Welcome! The following challenge is to evaluate your strengths as a data scientist. The expectation is not that you would finish all of it, but represents all of the sorts of problems you might expect working on a typical problem. You should limit the exercise to no more than a few hours. When you're finished put your code in a VCS of your choice and share the link!
We are creating a machine learning algorithm that will predict the price of Bitcoin in USD in the next second based on the price from the last 60 seconds. The variable price_high
is the target variable we wish to predict, our Y. The rest of the data can be used for your feature set, X. I have created a lookback function to expand the feature set and a min-max scaler to standardize the features. You can use this as your feature set, or modify it as you wish. The dataset consists of the first 10,000 seconds of Bitcoin data a single day, January 1, 2020 (until about 8:00 am). The data can be found in bitcoin.csv
. We have a model in place, trained in bitcoin-predictor.ipynb
. I started by using a deep neural network, because everyone keeps talking about how cool they are. Problem is, the model is not very good. Actually the model is completely awful and predicts 0
for everything. So, a lot of room for improvement!

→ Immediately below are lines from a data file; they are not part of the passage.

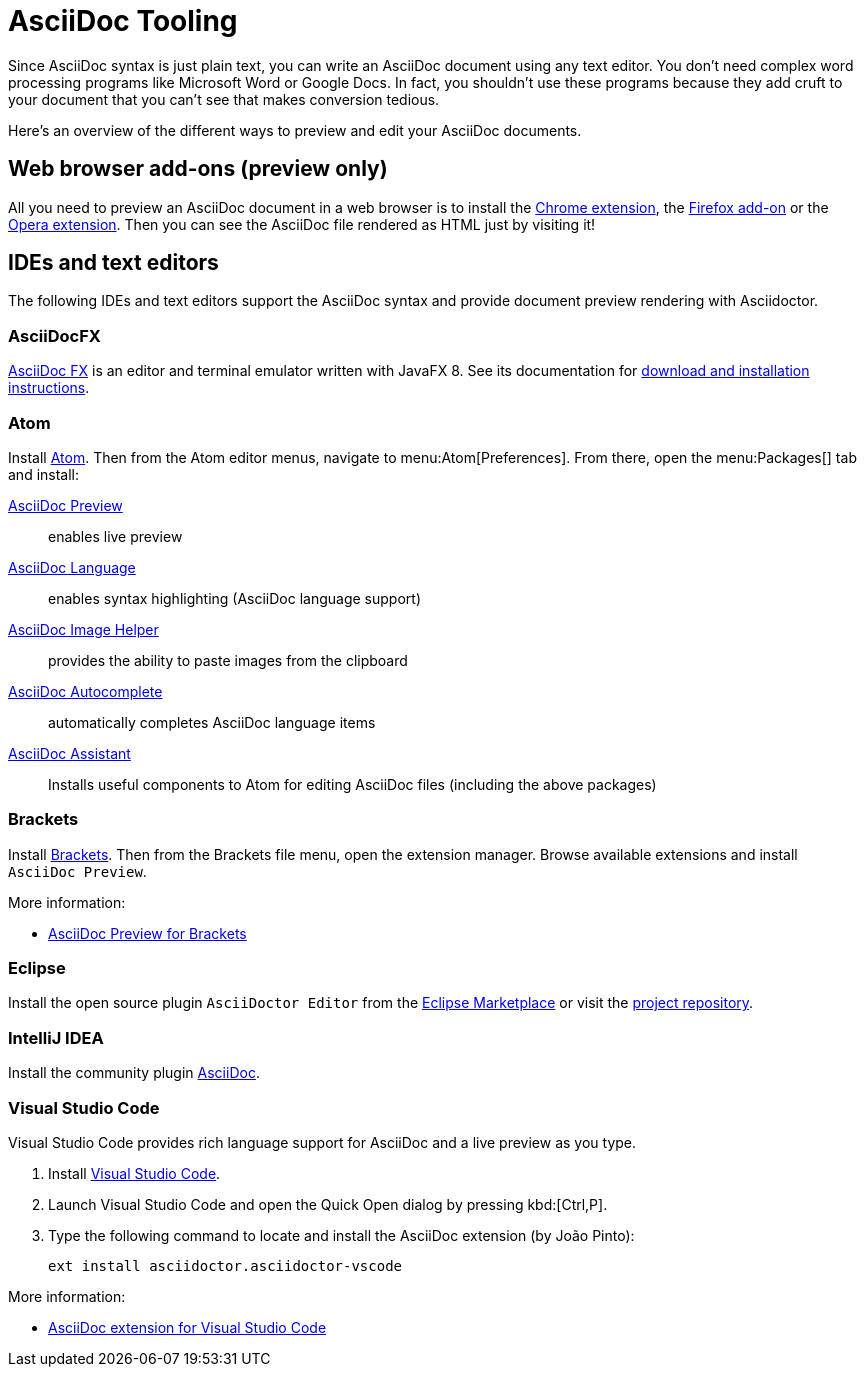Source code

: = AsciiDoc Tooling
:url-chrome-extension: https://chrome.google.com/webstore/detail/asciidoctorjs-live-previe/iaalpfgpbocpdfblpnhhgllgbdbchmia
:url-firefox-addon: https://addons.mozilla.org/en/firefox/addon/asciidoctorjs-live-preview
:url-opera-extension: https://addons.opera.com/en/extensions/details/asciidoctorjs-live-preview/
:url-asciidocfx: https://www.asciidocfx.com
:url-asciidocfx-docs: https://www.asciidocfx.com/#truehow-to-install-asciidocfx
:url-eclipse-marketplace: https://marketplace.eclipse.org/content/asciidoctor-editor
:url-eclipse-plugin-github: https://github.com/de-jcup/eclipse-asciidoctor-editor
:url-intellij-plugin: https://plugins.jetbrains.com/plugin/7391-asciidoc

Since AsciiDoc syntax is just plain text, you can write an AsciiDoc document using any text editor.
You don't need complex word processing programs like Microsoft Word or Google Docs.
In fact, you shouldn't use these programs because they add cruft to your document that you can't see that makes conversion tedious.

Here's an overview of the different ways to preview and edit your AsciiDoc documents.

== Web browser add-ons (preview only)

All you need to preview an AsciiDoc document in a web browser is to install the {url-chrome-extension}[Chrome extension^], the {url-firefox-addon}[Firefox add-on^] or the {url-opera-extension}[Opera extension^].
Then you can see the AsciiDoc file rendered as HTML just by visiting it!

== IDEs and text editors

The following IDEs and text editors support the AsciiDoc syntax and provide document preview rendering with Asciidoctor.

=== AsciiDocFX

{url-asciidocfx}[AsciiDoc FX^] is an editor and terminal emulator written with JavaFX 8.
See its documentation for {url-asciidocfx-docs}[download and installation instructions^].

=== Atom

Install https://atom.io/[Atom^].
Then from the Atom editor menus, navigate to menu:Atom[Preferences].
From there, open the menu:Packages[] tab and install:

https://atom.io/packages/asciidoc-preview[AsciiDoc Preview^] :: enables live preview
https://atom.io/packages/language-asciidoc[AsciiDoc Language^] :: enables syntax highlighting (AsciiDoc language support)
https://atom.io/packages/asciidoc-image-helper[AsciiDoc Image Helper^] :: provides the ability to paste images from the clipboard
https://atom.io/packages/autocomplete-asciidoc[AsciiDoc Autocomplete^] :: automatically completes AsciiDoc language items
https://atom.io/packages/asciidoc-assistant[AsciiDoc Assistant^] :: Installs useful components to Atom for editing AsciiDoc files (including the above packages)

=== Brackets

Install http://brackets.io/[Brackets^].
Then from the Brackets file menu, open the extension manager.
Browse available extensions and install `AsciiDoc Preview`.

More information:

* https://github.com/asciidoctor/brackets-asciidoc-preview[AsciiDoc Preview for Brackets^]

=== Eclipse

Install the open source plugin `AsciiDoctor Editor` from the {url-eclipse-marketplace}[Eclipse Marketplace^] or visit the
{url-eclipse-plugin-github}[project repository^].

=== IntelliJ IDEA

Install the community plugin {url-intellij-plugin}[AsciiDoc^].

=== Visual Studio Code

Visual Studio Code provides rich language support for AsciiDoc and a live preview as you type.

. Install https://code.visualstudio.com/[Visual Studio Code^].
. Launch Visual Studio Code and open the Quick Open dialog by pressing kbd:[Ctrl,P].
. Type the following command to locate and install the AsciiDoc extension (by João Pinto):
+
 ext install asciidoctor.asciidoctor-vscode

More information:

* https://marketplace.visualstudio.com/items?itemName=asciidoctor.asciidoctor-vscode[AsciiDoc extension for Visual Studio Code^]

The main challenge is this: can you make a model that actually works? You can use a neural network in tensorflow as I've done, or you can scrap it altogether and use regression, random forest, svm, anything you like. No model or package is off the table. Feel free to modify the jupyter notebook directly or put it in whatever workflow suits you best.
The main idea is to get a decent working model up and running quickly, but some other considerations you should think about are listed below. You don't have to answer all of the questions, but pick at least one or two and try to answer them (you can add your answers in this readme if you'd like).

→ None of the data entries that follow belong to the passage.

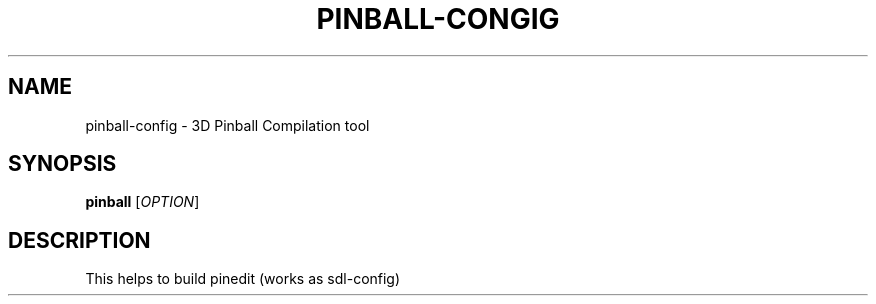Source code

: .\"Generated by db2man.xsl. Don't modify this, modify the source.
.de Sh \" Subsection
.br
.if t .Sp
.ne 5
.PP
\fB\\$1\fR
.PP
..
.de Sp \" Vertical space (when we can't use .PP)
.if t .sp .5v
.if n .sp
..
.de Ip \" List item
.br
.ie \\n(.$>=3 .ne \\$3
.el .ne 3
.IP "\\$1" \\$2
..
.TH "PINBALL-CONGIG" 6 "" "" ""
.SH NAME
pinball-config \- 3D Pinball Compilation tool
.SH SYNOPSIS
.B pinball
[\fIOPTION\fR]
.SH DESCRIPTION
This helps to build pinedit (works as sdl-config)
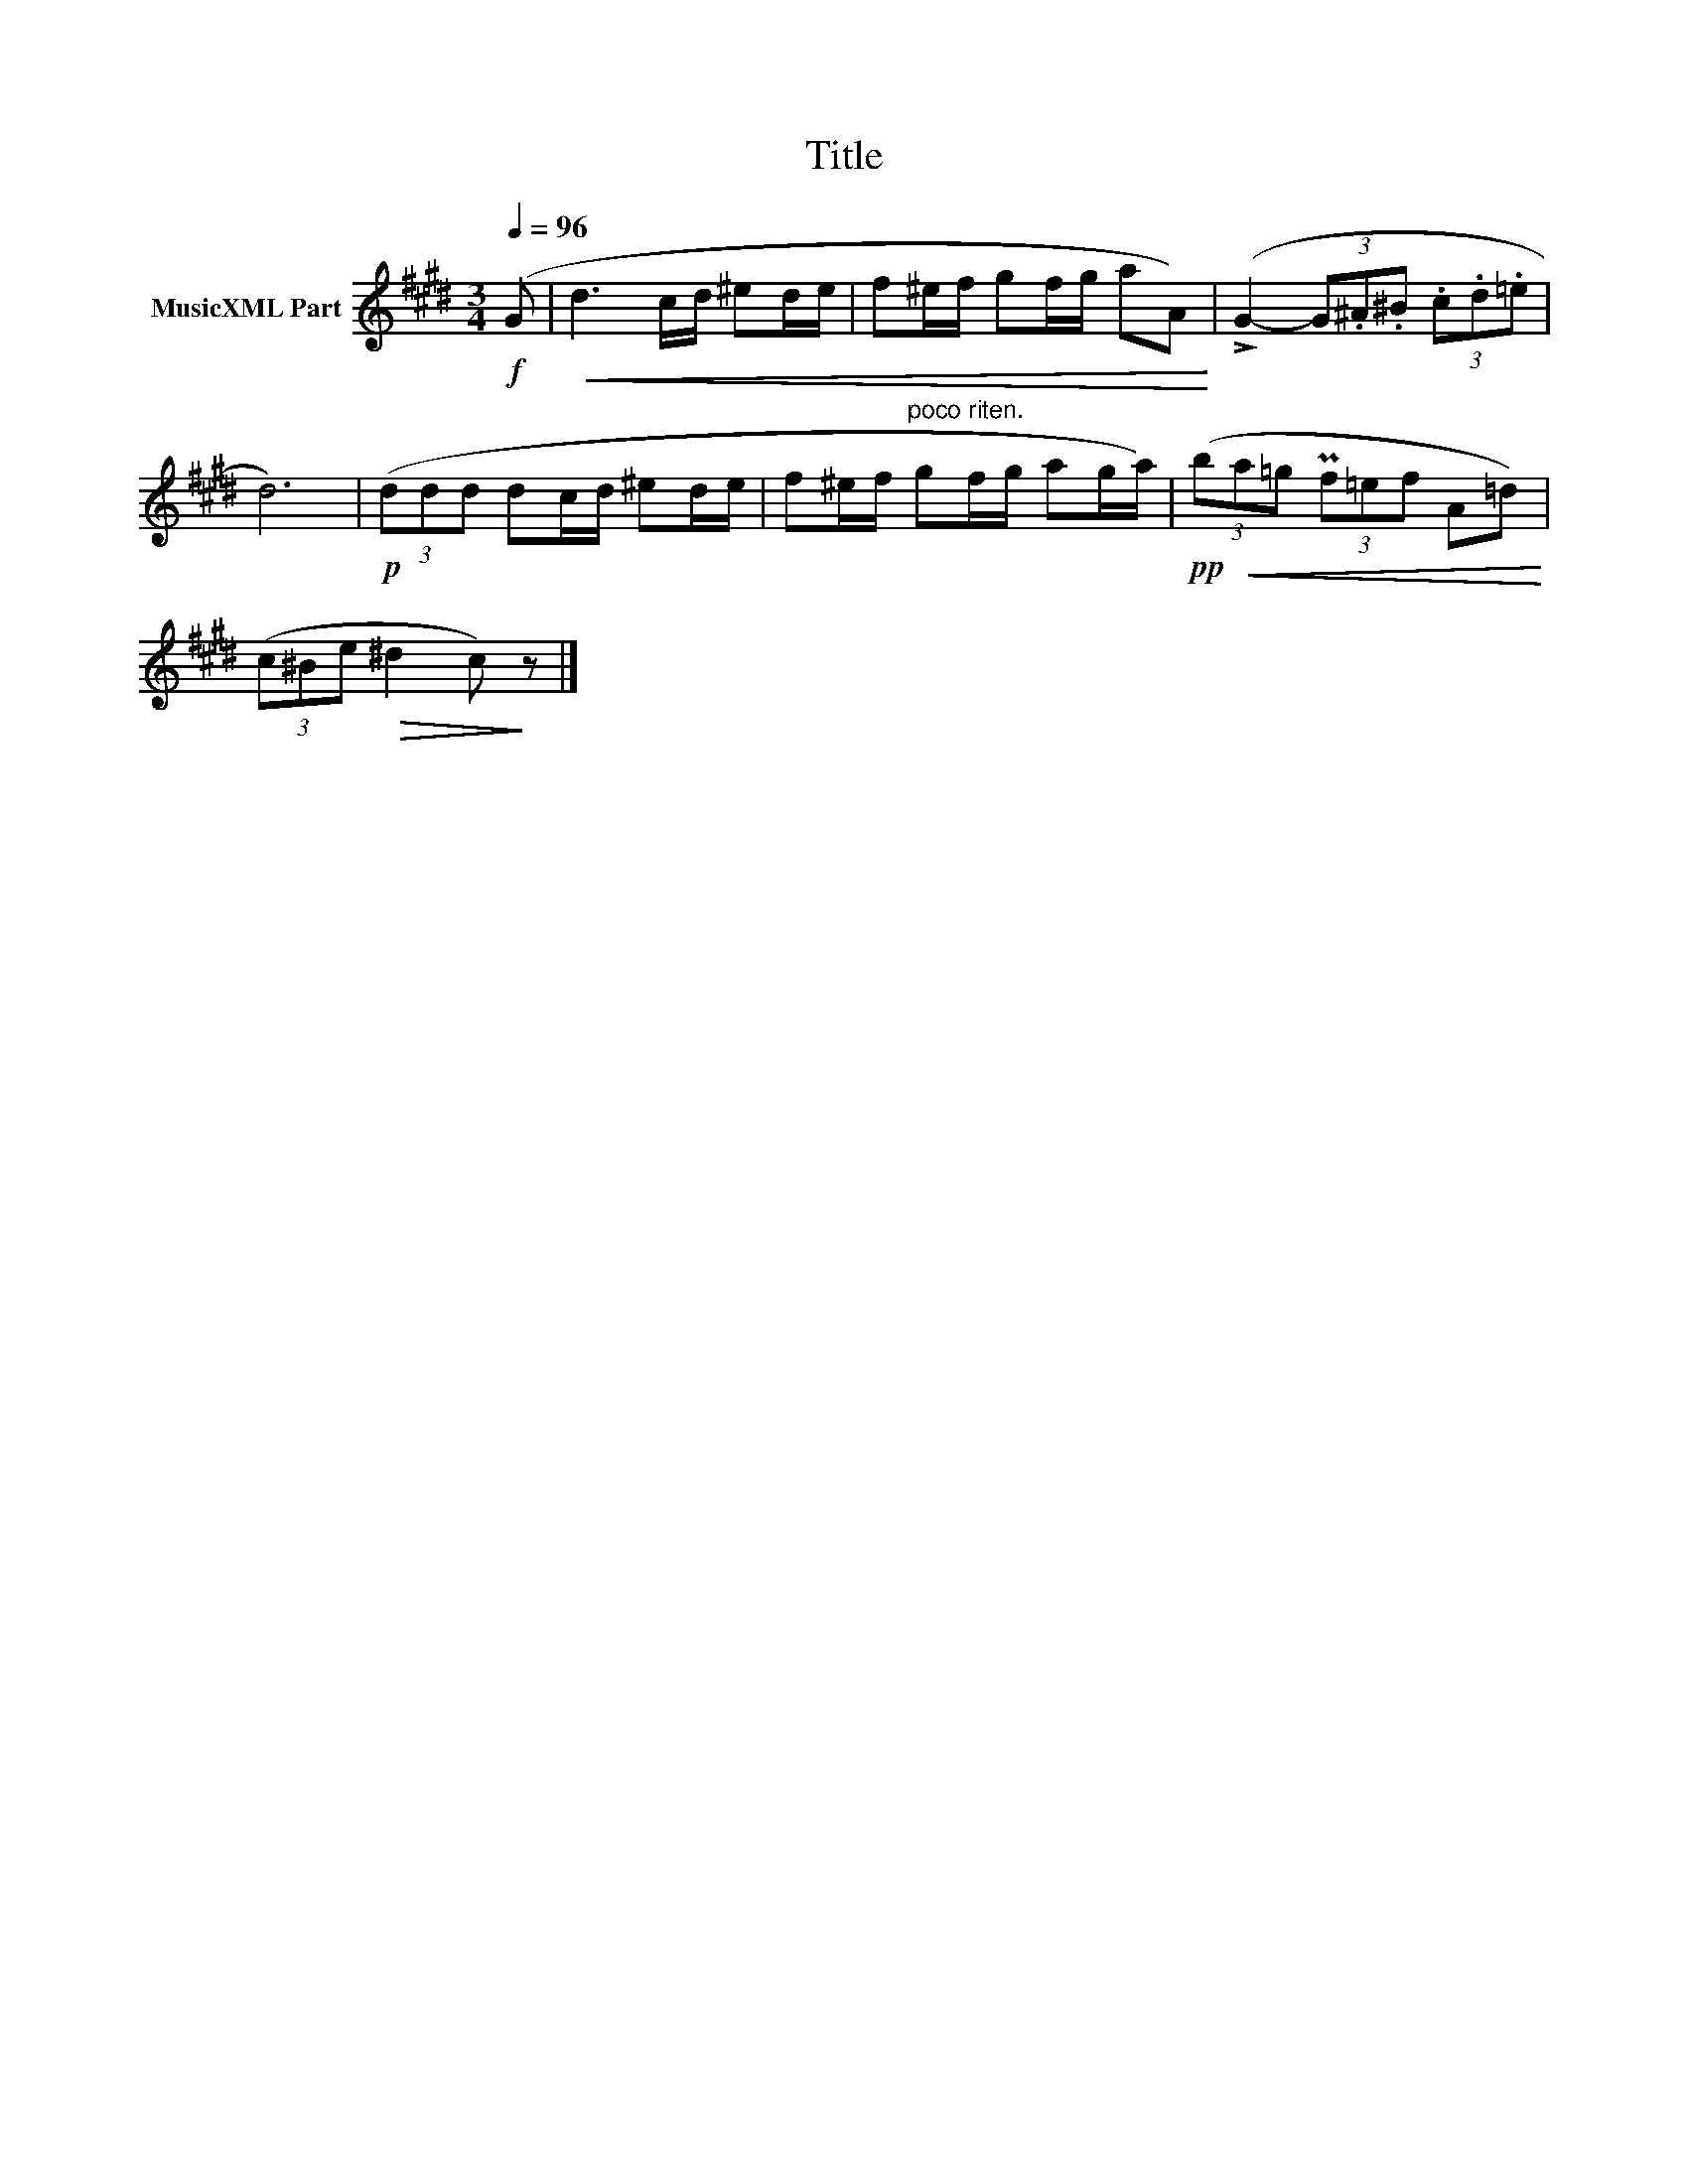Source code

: X:154
T:Title
L:1/8
Q:1/4=96
M:3/4
I:linebreak $
K:E
V:1 treble nm="MusicXML Part"
V:1
!f! (G |!<(! d3 c/d/ ^ed/e/ | f^e/f/ gf/g/ aA)!<)! | (!>!G2- (3G.^A.^B (3.c.d.=e |$ d6) | %5
!p! (3(ddd dc/d/ ^ed/e/ | f^e/f/"^poco riten." gf/g/ ag/a/) |!pp! (3(b!<(!a=g (3Pf=ef A=d)!<)! |$ %8
 (3(c^Be!>(! ^d2 c)!>)! z |] %9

- Does this data set even make sense? What are the limitations of this data set?
- Is the lookback window of 60 seconds helpful? What are its limitations? What other features would you want to see in this data set?
- If you stuck with the neural network, what did you change to make it better? Did you change the architecture, did you change the optimizer? The learning rate? The activation function(s)? Why was the model stuck at
0
with an incredibly high root mean squared error? - If you used a different model, why'd you choose this model? What about it made it work for this problem? Is this model complex and if so, is the complexity necessary? Is it intuitive enough to explain it to a lay-person? What was your optimizing metric? What were the hyperparameters and why'd you choose them?
- Did you include any regularization strategies in your model? If so, why'd you choose the one you did?
- Did you include visualizations? (everyone loves a good graphic)
- How do we know the model is good? How understandable are the diagnostics? How will we know how good the model is predicting in production?
- If we see data for more than a single day's worth of prices, how do expect the model to perform? Will it generalize well to new data? Will retraining with this new data be an issue for this model?
- What question would you ask of the data, or add to this analysis that I haven't thought of?
Feel free to install dependencies however you wish (docker, pyenv, conda, etc.). This model was trained in a conda virtual environment, and you can find all of the details in the spec-file.txt
(the output of conda list
) file or the explicit packages in spec-file-explicit.txt
(the output of conda list --explicit
). You may upgrade/downgrade dependencies as you see fit, as long as it doesn't effect the solution.